La recuerdo caminando despacio y haciendo equilibrio sobre los tacones altos. Parecía una niña enorme. Una niña. Enorme. Sonrió a medias y vi bajo su brazo el estuche del violín y los ojos cubiertos por unas pestañas largas y suaves. Después casi no recuerdo más. Sus palabras no me importaron, como tampoco me importan hoy. Sé que me miente y gana tiempo como si se tratara de las notas que salen de la madera pero que ella vende desde el vientre. No fue un mal trato, pienso ahora, cuando la veo llegar como una trapecista, como sobre zancos, aún más alta que esa noche.

XVII
La primera vez, se sentó en los pies de mi cama, vestida y cruzó las piernas. Comenzó con una letanía sobre su vida y yo hice como si la escuchara. Luego se quitó la ropa y nos metimos entre las sábanas. Eso pudo ser todo. Lo demás, son palabras que describen palabras. Un cuento demasiado largo.

Hoy me dijo que se va.

XVIII
A Certain Beauty, el viejo Mangelsdorff. Para despedirme. Preparo los papeles, se los doy a los muchachos. Ellos se los dan a la jirafa. La jirafa los mira extrañada pero no pregunta nada. El corazón me late y hasta pienso en sentarme ahí y tocarla yo mismo. Pero no lo hago.

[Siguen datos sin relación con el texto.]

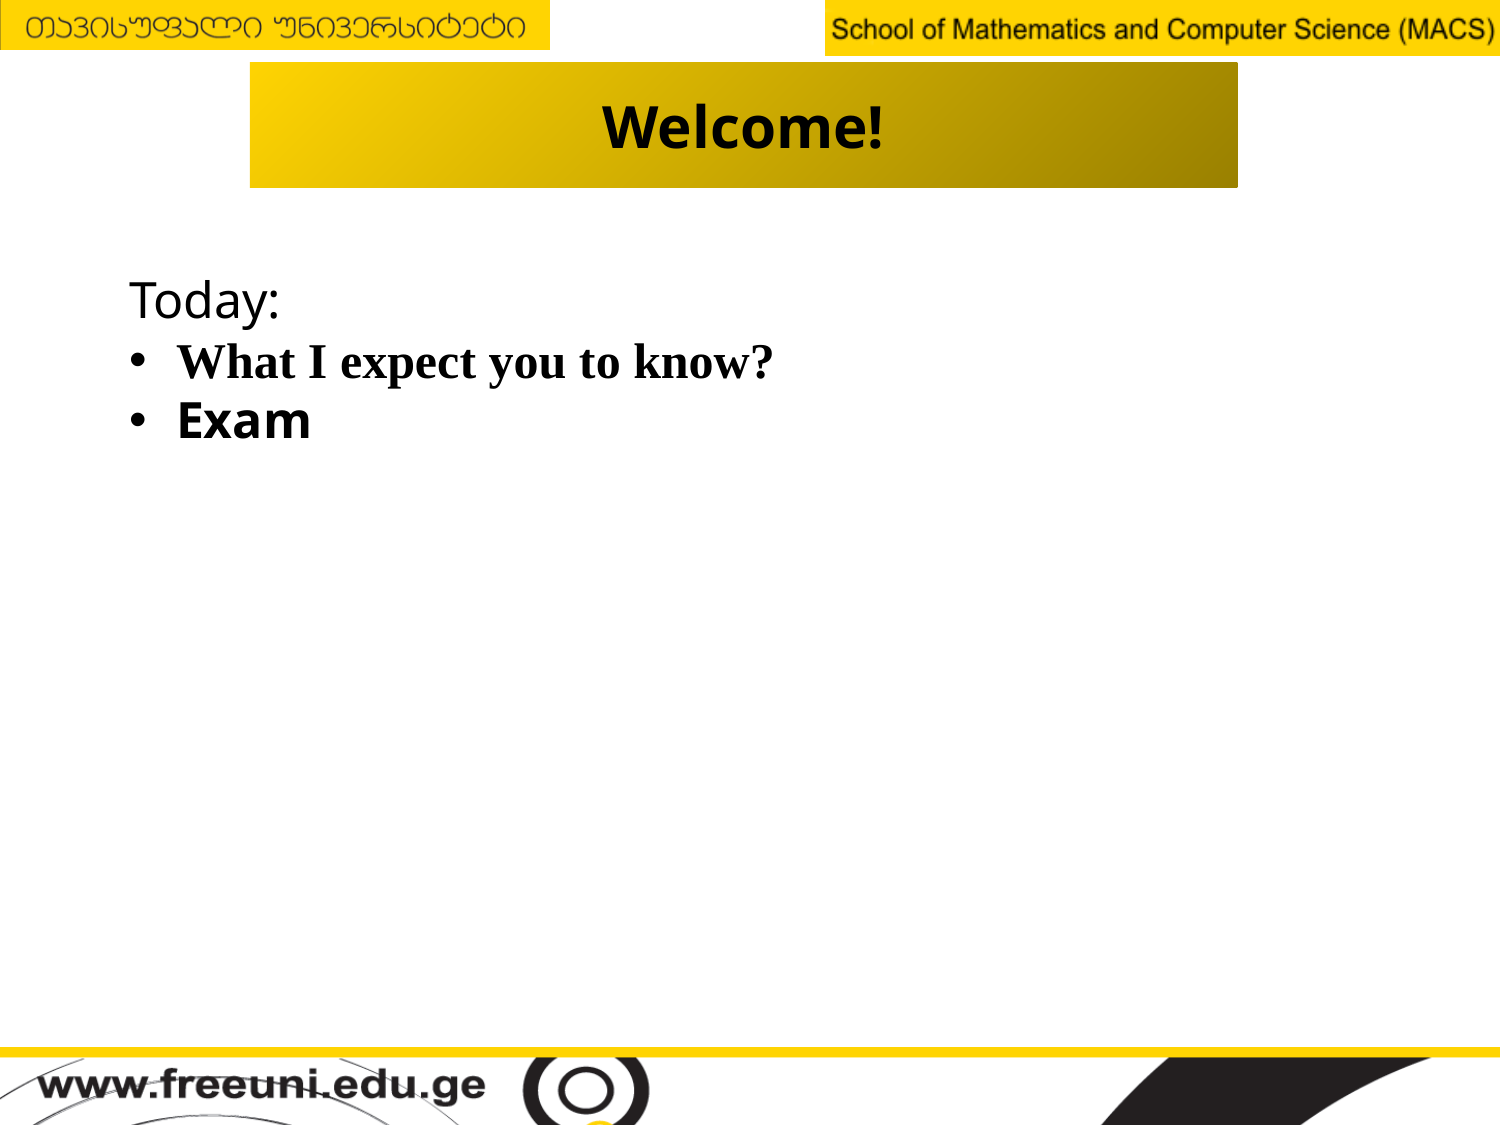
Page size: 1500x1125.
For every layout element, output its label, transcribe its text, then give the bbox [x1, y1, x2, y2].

Cuando termina, los muchachos me miran y hacen gestos. El público aplaude. Si hubiera palabras, tal vez las usaría ahora. La jirafa no existe. Sí existen los músicos y Mangelsdorff. La veo rabiar. Odiarme. Sin embargo sonríe y aplaude también, con el violín bajo el brazo. La veo bajar. Cambiarse de ropa, ordenar los papeles. La partitura de hoy la deja a un lado. Entonces recuerdo, recuerdo exactamente las palabras. Se para frente a mí, yo miro hacia atrás. Ella mira tras de mí buscando lo que yo busco. Le sonrío. Ella me alarga la partitura y sonríe de nuevo. ¿Preguntas? Digo. Y ella, que no es sabia, responde, pregunto. ¿La conocías?, Digo. Y ella asiente con la cabeza sin decir nada. ¿Te vas? Pregunto. Ella me mira y no contesta.